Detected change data
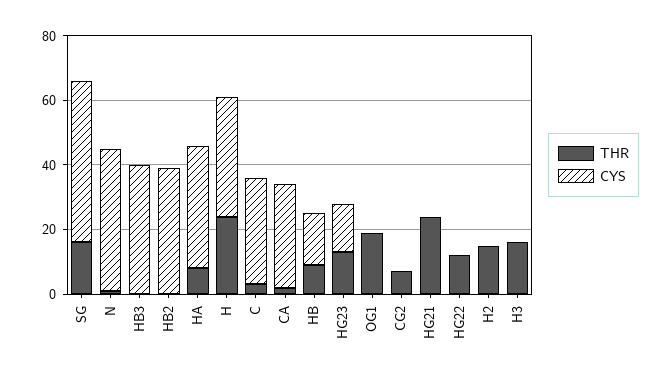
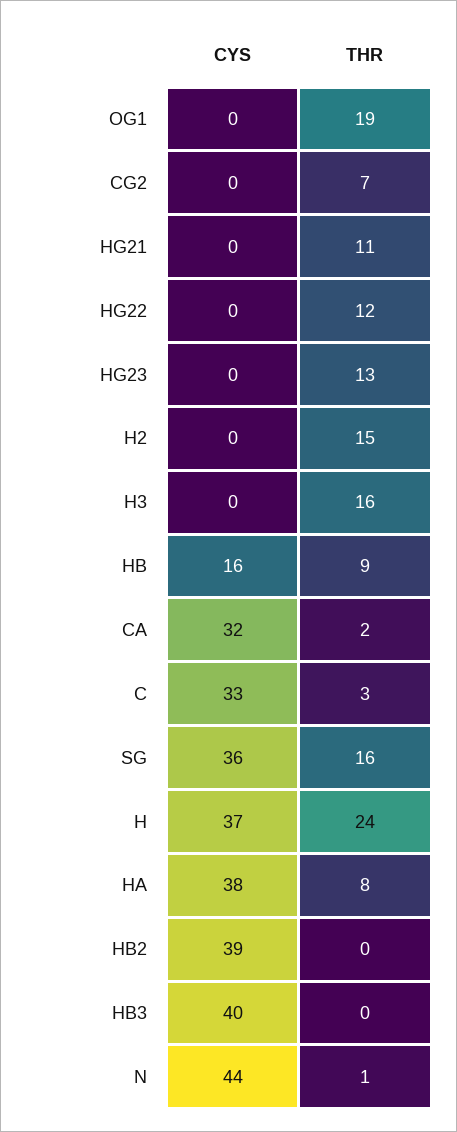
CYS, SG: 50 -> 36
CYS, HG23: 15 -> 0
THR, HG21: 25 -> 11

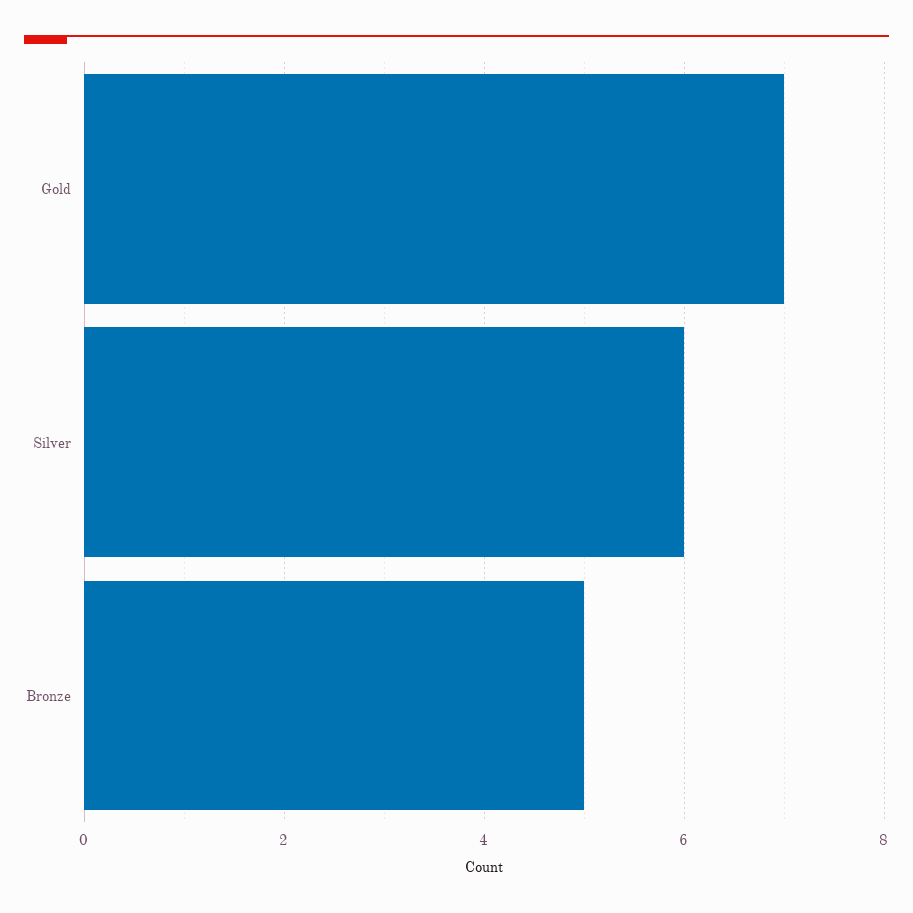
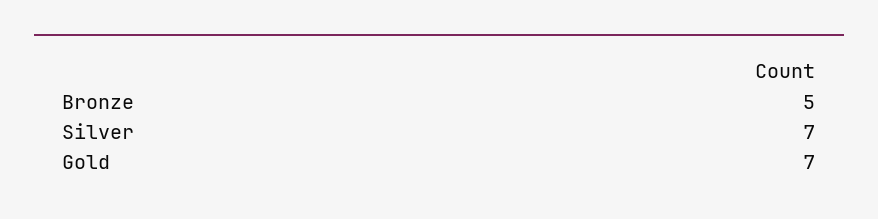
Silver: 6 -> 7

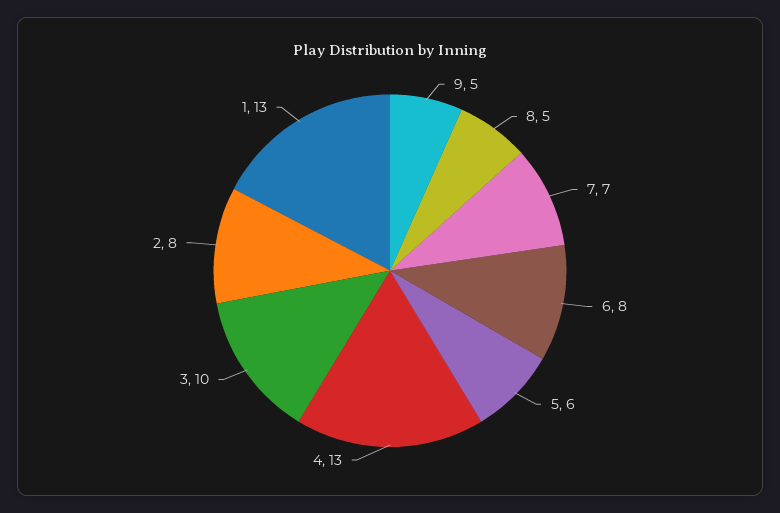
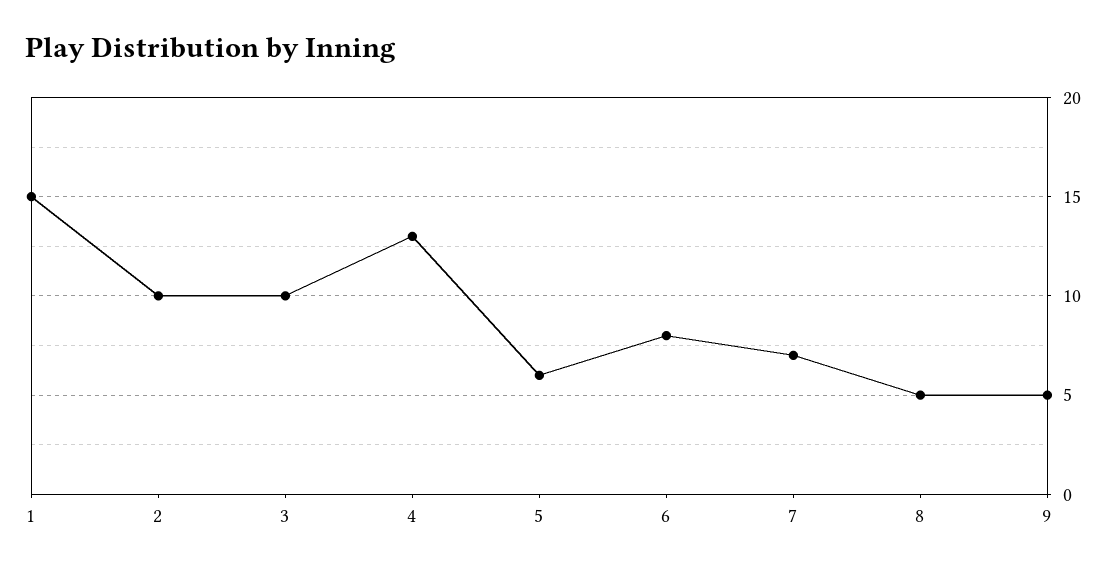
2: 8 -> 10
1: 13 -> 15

REQUIREMENT: Set the pictures aside and reproduce the data above exactly.

ANSWER AREA:
CYS, SG: 50 -> 36
CYS, HG23: 15 -> 0
THR, HG21: 25 -> 11

Silver: 6 -> 7

2: 8 -> 10
1: 13 -> 15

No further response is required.